** Opening SUPPLIED ENTRIES block **

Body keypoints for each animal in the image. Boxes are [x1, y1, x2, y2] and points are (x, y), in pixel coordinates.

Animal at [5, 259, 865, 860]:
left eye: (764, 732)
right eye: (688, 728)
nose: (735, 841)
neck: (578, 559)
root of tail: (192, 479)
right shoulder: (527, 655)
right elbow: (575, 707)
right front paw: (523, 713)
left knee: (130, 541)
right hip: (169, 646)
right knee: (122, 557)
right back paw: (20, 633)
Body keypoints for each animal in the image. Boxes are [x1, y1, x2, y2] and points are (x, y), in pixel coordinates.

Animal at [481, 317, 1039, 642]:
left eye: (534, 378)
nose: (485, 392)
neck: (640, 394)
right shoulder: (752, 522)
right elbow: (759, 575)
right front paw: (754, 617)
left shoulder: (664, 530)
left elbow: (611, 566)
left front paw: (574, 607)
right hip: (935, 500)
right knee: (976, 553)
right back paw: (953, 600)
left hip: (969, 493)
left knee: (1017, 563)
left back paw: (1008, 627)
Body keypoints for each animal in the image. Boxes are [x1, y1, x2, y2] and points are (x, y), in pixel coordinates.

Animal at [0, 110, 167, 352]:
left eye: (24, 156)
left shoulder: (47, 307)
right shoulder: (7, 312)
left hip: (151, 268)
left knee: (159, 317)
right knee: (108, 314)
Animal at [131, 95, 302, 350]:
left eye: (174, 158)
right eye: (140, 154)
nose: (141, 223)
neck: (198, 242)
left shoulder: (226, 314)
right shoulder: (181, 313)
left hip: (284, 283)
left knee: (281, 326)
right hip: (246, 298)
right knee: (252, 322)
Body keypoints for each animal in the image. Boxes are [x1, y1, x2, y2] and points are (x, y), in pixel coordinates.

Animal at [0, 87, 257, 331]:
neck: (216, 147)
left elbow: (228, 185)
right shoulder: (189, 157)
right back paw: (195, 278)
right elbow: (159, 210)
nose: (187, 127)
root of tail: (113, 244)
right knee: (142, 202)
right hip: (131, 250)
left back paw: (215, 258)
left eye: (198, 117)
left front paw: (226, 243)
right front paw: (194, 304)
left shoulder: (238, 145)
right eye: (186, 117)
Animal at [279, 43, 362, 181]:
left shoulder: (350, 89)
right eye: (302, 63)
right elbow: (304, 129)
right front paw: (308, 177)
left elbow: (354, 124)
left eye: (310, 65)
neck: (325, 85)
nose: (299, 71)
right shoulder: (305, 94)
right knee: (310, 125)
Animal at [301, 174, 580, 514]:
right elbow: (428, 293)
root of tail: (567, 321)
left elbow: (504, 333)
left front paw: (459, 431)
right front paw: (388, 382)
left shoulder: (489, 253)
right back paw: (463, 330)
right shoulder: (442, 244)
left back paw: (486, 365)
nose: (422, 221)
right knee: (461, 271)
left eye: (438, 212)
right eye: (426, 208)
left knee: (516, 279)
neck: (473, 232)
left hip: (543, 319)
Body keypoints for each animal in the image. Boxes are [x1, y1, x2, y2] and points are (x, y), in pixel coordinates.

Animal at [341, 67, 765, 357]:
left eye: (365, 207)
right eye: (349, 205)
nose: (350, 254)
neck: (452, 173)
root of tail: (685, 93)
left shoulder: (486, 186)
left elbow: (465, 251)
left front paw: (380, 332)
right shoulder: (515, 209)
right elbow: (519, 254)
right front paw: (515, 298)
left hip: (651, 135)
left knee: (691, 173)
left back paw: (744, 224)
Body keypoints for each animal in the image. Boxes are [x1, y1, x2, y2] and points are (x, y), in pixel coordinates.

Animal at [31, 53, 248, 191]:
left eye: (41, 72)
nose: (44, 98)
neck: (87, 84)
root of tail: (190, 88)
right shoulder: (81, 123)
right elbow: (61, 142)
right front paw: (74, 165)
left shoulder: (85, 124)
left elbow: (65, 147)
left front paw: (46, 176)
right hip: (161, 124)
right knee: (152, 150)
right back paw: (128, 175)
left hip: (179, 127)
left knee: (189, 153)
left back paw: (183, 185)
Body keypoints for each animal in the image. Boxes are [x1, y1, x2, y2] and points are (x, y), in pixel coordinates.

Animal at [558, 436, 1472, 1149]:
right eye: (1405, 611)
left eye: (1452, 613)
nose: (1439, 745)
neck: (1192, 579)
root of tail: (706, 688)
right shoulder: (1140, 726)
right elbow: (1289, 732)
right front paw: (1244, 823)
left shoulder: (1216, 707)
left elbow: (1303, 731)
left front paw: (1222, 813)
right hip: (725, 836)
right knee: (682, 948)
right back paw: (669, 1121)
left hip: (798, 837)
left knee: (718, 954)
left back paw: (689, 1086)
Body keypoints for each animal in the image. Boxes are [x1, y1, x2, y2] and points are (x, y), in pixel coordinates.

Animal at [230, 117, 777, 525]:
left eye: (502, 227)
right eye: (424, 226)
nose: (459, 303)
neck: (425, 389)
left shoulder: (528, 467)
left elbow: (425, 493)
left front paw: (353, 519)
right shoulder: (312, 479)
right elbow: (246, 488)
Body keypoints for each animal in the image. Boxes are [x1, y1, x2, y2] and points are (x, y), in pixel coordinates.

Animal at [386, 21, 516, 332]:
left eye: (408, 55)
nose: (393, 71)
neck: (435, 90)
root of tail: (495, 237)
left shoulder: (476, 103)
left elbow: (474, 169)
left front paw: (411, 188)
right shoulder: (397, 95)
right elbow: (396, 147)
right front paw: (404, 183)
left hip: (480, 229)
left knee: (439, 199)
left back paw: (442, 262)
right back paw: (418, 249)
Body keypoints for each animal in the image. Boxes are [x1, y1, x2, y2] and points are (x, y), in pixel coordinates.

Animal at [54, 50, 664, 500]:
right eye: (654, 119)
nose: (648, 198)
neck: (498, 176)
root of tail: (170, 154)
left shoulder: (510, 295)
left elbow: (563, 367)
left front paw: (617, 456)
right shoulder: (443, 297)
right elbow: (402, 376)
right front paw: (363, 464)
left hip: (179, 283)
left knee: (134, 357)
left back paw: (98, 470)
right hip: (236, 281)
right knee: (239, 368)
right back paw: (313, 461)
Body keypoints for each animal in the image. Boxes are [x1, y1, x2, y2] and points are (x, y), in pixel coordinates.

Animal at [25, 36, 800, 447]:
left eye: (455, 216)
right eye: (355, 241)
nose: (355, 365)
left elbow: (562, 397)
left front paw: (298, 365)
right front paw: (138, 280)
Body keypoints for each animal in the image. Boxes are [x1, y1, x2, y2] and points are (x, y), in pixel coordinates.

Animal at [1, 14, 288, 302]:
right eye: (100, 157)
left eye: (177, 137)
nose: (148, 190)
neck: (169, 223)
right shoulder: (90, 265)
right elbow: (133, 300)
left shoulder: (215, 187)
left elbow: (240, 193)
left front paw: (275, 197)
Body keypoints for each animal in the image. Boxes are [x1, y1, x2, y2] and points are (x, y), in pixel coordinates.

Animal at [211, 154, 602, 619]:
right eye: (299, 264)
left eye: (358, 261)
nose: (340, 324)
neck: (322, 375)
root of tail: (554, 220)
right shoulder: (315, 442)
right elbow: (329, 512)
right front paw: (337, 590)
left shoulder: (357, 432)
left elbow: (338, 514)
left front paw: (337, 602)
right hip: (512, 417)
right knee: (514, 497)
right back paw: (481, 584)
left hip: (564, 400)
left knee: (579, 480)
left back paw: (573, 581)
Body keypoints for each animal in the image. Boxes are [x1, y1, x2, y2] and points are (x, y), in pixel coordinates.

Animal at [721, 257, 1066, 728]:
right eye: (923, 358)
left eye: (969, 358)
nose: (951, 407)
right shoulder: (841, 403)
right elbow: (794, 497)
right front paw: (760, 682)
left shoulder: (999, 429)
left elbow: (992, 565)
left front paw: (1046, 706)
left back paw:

** Closing SUPPLIED ENTRIES block **

* [INSTRUCTIONS FOR THE TASK]: Print exactly the lines above, between the one holding "right hip: (131, 250)" and the one holding "neck: (325, 85)", inclusive, and nothing besides.

* [EXERCISE ANSWER]:
right hip: (131, 250)
left back paw: (215, 258)
left eye: (198, 117)
left front paw: (226, 243)
right front paw: (194, 304)
left shoulder: (238, 145)
right eye: (186, 117)
Animal at [279, 43, 362, 181]:
left shoulder: (350, 89)
right eye: (302, 63)
right elbow: (304, 129)
right front paw: (308, 177)
left elbow: (354, 124)
left eye: (310, 65)
neck: (325, 85)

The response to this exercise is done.